BMA squares up for fight over doctor pay

The British Medical Association (BMA) says the Government funds available to negotiate new contracts for thousands of NHS doctors are likely to fall short of the amount needed.

Last week Health Minister John Hutton announced the Government would make £75m available to fund new contracts for employees and associate specialist grade doctors.

The BMA will negotiate the deal on behalf of doctors. However, a spokesman told Personnel Today that the funding was unlikely to be enough.

“We can’t put a figure on how much it will cost as we don’t know the nature of the contract, which doctors will be covered and what training they will need,” he said.

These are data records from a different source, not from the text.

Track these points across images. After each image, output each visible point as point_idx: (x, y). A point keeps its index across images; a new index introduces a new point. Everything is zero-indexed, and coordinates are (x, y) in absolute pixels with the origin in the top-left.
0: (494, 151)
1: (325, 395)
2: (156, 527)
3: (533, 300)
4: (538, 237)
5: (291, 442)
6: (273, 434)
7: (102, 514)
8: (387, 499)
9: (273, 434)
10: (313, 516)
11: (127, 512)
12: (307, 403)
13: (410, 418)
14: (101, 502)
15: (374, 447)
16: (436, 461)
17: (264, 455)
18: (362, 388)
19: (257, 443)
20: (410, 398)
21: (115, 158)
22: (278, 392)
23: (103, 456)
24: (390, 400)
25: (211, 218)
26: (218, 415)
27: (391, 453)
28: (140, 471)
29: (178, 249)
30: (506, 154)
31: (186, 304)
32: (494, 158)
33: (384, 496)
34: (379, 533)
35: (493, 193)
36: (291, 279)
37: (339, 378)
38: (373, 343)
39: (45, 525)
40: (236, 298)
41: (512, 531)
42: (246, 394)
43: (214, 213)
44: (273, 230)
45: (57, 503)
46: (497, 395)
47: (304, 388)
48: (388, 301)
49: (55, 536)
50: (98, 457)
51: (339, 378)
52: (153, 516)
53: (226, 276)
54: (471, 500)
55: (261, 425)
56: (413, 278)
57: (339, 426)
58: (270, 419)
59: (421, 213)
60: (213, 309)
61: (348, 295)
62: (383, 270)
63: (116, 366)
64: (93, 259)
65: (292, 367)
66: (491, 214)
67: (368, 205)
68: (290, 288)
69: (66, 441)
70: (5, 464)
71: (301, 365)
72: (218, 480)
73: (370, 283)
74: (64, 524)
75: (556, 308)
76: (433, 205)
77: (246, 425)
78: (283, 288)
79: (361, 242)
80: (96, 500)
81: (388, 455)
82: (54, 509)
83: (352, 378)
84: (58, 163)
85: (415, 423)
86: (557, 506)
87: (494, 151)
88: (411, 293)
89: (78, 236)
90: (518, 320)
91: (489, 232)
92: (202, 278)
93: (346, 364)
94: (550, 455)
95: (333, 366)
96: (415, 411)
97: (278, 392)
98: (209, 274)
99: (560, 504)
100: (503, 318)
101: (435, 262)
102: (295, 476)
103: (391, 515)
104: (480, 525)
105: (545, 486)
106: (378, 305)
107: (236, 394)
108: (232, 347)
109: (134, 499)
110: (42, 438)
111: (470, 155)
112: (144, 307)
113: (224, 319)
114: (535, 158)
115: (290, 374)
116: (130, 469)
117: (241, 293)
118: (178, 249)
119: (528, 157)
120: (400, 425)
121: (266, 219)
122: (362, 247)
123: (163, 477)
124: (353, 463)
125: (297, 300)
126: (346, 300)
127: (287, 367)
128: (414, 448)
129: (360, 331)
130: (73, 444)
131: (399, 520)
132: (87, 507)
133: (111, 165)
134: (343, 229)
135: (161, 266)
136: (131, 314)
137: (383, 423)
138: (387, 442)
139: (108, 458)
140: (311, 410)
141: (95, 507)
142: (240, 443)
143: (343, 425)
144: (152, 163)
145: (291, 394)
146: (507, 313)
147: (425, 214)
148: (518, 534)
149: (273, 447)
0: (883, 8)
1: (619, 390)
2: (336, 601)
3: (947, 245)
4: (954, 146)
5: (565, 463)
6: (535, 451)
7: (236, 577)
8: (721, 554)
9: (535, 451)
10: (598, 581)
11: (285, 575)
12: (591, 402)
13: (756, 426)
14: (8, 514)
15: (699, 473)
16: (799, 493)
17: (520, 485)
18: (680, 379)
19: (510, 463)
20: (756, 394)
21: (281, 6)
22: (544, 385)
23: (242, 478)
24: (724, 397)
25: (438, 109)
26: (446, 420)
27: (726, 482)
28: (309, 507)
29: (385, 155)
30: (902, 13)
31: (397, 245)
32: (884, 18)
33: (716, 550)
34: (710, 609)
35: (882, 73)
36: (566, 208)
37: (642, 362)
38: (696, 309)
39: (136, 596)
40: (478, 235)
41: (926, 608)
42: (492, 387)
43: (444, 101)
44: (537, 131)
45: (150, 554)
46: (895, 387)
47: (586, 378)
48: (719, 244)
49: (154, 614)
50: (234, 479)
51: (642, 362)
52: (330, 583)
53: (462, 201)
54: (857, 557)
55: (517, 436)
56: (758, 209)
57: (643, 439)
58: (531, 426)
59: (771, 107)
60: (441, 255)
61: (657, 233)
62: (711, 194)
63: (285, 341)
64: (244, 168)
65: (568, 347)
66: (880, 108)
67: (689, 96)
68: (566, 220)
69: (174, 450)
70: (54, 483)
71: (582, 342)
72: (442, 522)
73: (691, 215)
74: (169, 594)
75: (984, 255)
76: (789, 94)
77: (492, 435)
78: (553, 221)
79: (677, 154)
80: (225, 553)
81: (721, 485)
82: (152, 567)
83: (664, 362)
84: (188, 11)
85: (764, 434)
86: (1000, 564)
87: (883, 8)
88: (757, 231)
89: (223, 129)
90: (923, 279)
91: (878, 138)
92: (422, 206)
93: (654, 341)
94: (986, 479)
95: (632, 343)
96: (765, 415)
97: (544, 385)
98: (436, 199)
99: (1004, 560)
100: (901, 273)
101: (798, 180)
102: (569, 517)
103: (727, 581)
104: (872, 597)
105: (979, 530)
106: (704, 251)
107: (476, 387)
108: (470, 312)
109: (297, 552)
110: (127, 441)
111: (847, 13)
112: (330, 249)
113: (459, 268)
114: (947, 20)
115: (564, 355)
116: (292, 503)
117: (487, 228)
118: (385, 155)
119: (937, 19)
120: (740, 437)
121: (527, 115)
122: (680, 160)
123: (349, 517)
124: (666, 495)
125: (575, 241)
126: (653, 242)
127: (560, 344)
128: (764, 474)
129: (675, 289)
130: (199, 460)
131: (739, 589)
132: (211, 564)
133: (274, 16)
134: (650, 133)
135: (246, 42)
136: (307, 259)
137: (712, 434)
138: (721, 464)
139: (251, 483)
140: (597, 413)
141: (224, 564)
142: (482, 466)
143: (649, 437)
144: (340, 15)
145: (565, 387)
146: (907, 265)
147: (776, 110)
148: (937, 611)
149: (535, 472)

There are more than 7,000 staff and associate specialist doctors working in the NHS. The group consists of doctors who are neither consultants, nor junior doctors training to be consultants.

Negotiating new contracts for those doctors is seen as crucial to avoiding a staffing crisis in accident and emergency (A&E) departments across the UK.

The BMA estimates around half of the doctors working in A&E in the UK are employed in staff and associate specialist positions.

More than six in 10 (62 per cent) A&E departments have lost a staff-grade doctor to general practice in the past year.

The NHS Employers Organisation will carry out the negotiations with the BMA. These will focus on introducing a new pay structure, as well as the new contractual arrangements to improve services for patients by deploying doctors’ skills more efficiently.

The Government said reforms could include a stronger link between pay and competence, incentives for out-of-hours working and a degree of local flexibility to meet patient needs, including availability of premium wages to aid recruitment and retention.